Хумаюн поделился своими сомнениями с Заид-беком, но он знал, что с Хамидой это обсуждать нельзя. Казалось, что каждый знак внимания шаха возвращает ее к жизни. В ее глазах это сулило надежду, что Тахмасп поможет Хумаюну в борьбе с его братьями и в спасении Акбара. Конечно, в какой-то степени Хамида была права. Каковы бы ни были истинные мотивы шаха – вполне возможно, что они совершенно доброжелательные, – он должен сделать его своим союзником…
Наконец ранним солнечным утром наступил момент, которого Хумаюн ждал с таким нетерпением. В долине, переполненной яркими цветами, возле Казвина шах Тахмасп в сопровождении десяти тысяч всадников поджидал его, чтобы приветствовать падишаха Великих Моголов. Как и ожидал Хумаюн, шах продумал все до мельчайших деталей, точно определив место, где гость сойдет с коня и где должны ждать его люди. Темно-красные пушистые ковры, посыпанные сушеными бутонами роз, вели к середине лужайки, где был разостлан огромный круглый ковер, сверкающий на солнце шелковыми нитями.

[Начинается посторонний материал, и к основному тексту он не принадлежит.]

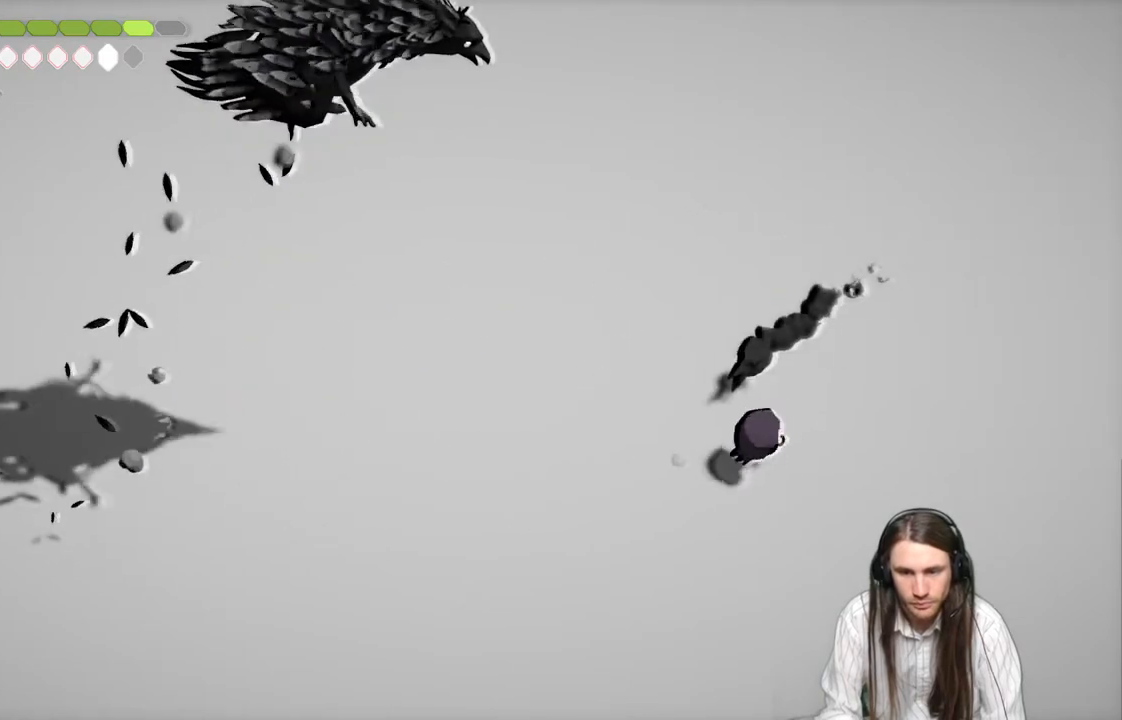
{"buttons": [], "left_stick": "down-left", "right_stick": "center", "events": [[183, "B", "up"], [200, "left_stick", "up-left"], [300, "left_stick", "left"], [417, "left_stick", "down-left"]]}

В его центре стоял сам шах, одетый в алый бархат, в высоком остроконечном головном уборе из алого шелка, усыпанном драгоценностями и расшитом золотыми нитями. Хумаюн знал, что символизирует эта шапка. Это был тадж – символ исламского шиитского вероисповедания. Когда падишах приблизился к краю ковра, Тахмасп подошел к нему и, взяв за плечи, с улыбкой обнял. Потом он подвел Хумаюна к большому помосту и усадил его справа от себя, а сам сел рядом.

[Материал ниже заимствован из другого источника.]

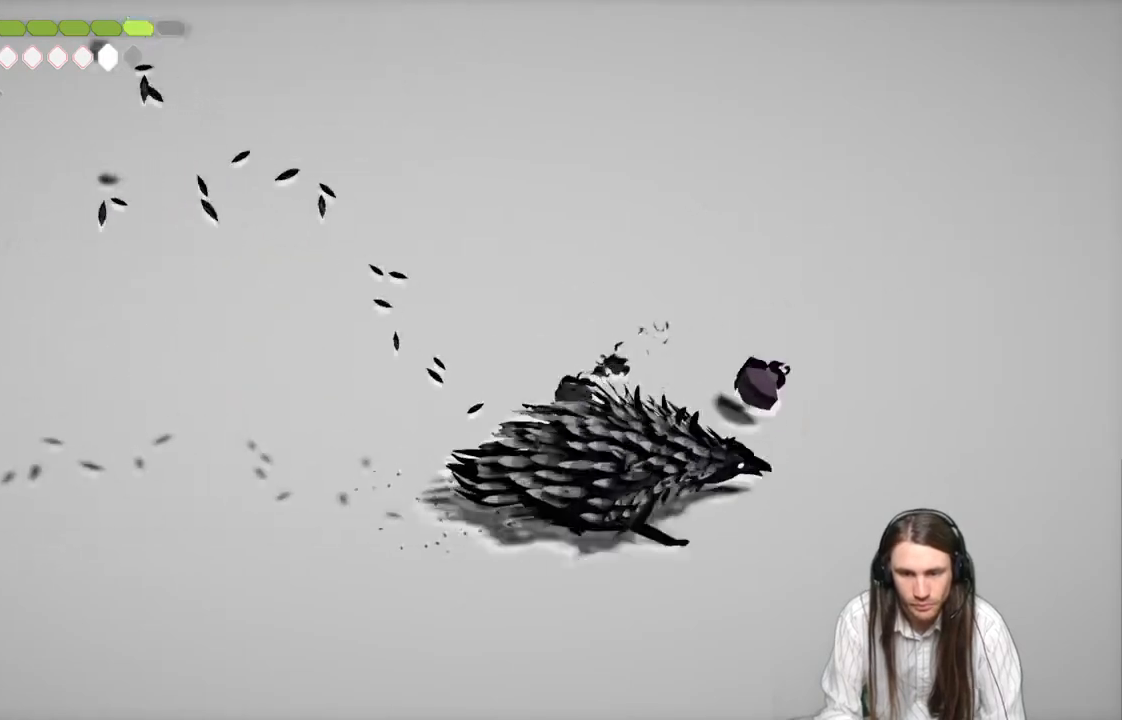
{"buttons": ["B"], "left_stick": "left", "right_stick": "center", "events": [[200, "L1", "down"], [200, "L3", "down"], [350, "L1", "up"], [383, "L3", "up"], [450, "left_stick", "left"], [467, "B", "down"]]}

– Брат мой, добро пожаловать. – Хумаюн заметил, что Тахмасп был почти его возраста, с резкими чертами лица, светлой кожей и сверкающими черными глазами под густыми бровями.
– Благодарю тебя за гостеприимство. Наслышан о великолепии Персии – и вот я вижу его своими глазами.
Тахмасп улыбнулся.
– Уверен, то малое, что я смог дать тебе во время твоего путешествия, не идет ни в какое сравнение с величием Моголов, о котором я наслышан.
Хумаюн резко взглянул на него. Тахмасп очень хорошо знал, что ничего великого в его бегстве в Персию не было. Неужели в этих льстивых словах содержалась издевка? Понимая, что на него смотрят тысячи глаз, которые должны были видеть, что ему придется сделать, Хумаюн вдруг принял решение. Он покажет им всем, что пришел в Персию не как проситель. Он совершит поступок настолько великий, что даже сказочная Персия будет говорить об этом спустя века. Это будет жест, настолько ни с чем не сравнимый, от которого персидский правитель сам станет должником.
– Шах Тахмасп, я принес тебе подарок из Индостана…
Достав из-за пазухи цветастый шелковый мешочек, в котором он хранил у сердца во все тяжелые времена величайшее сокровище, нарочито медленно Хумаюн вынул Кох-и-Нур и поднял его над головой. Камень засиял, словно солнце, и Хумаюн услышал, как ахнул шах Тахмасп.
– Если бы я не был в пути так долго, то нашел бы что-нибудь более достойное тебя. Но, надеюсь, этот камушек тебе понравится. Имя ему Кох-и-Нур, Гора Света. Да осветит его сияние тебя, шах Тахмасп, и нашу вечную дружбу.